> **WORK TO BE COMPLETED**:
Taking the data below line by line, count those that include the word "меня" and report the number alone.

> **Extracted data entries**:
--- --- ---

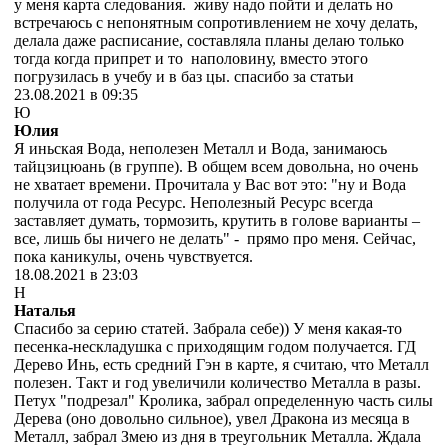
у меня карта следования. живу надо пойти и делать но
встречаюсь с непонятным сопротивлением не хочу делать,
делала даже расписание, составляла планы делаю только
тогда когда припрет и то наполовину, вместо этого
погрузилась в учебу и в баз цы. спасибо за статьи
23.08.2021 в 09:35
Ю
Юлия
Я иньская Вода, неполезен Металл и Вода, занимаюсь
тайцзицюань (в группе). В общем всем довольна, но очень
не хватает времени. Прочитала у Вас вот это: "ну и Вода
получила от года Ресурс. Неполезный Ресурс всегда
заставляет думать, тормозить, крутить в голове варианты –
все, лишь бы ничего не делать" - прямо про меня. Сейчас,
пока каникулы, очень чувствуется.
18.08.2021 в 23:03
Н
Наталья
Спасибо за серию статей. Забрала себе)) У меня какая-то
песенка-нескладушка с приходящим годом получается. ГД
Дерево Инь, есть средний Гэн в карте, я считаю, что Металл
полезен. Такт и год увеличили количество Металла в разы.
Петух "подрезал" Кролика, забрал определенную часть силы
Дерева (оно довольно сильное), увел Дракона из месяца в
Металл, забрал Змею из дня в треугольник Металла. Ждала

--- --- ---

> **ANSWER TO THE EXERCISE**:
3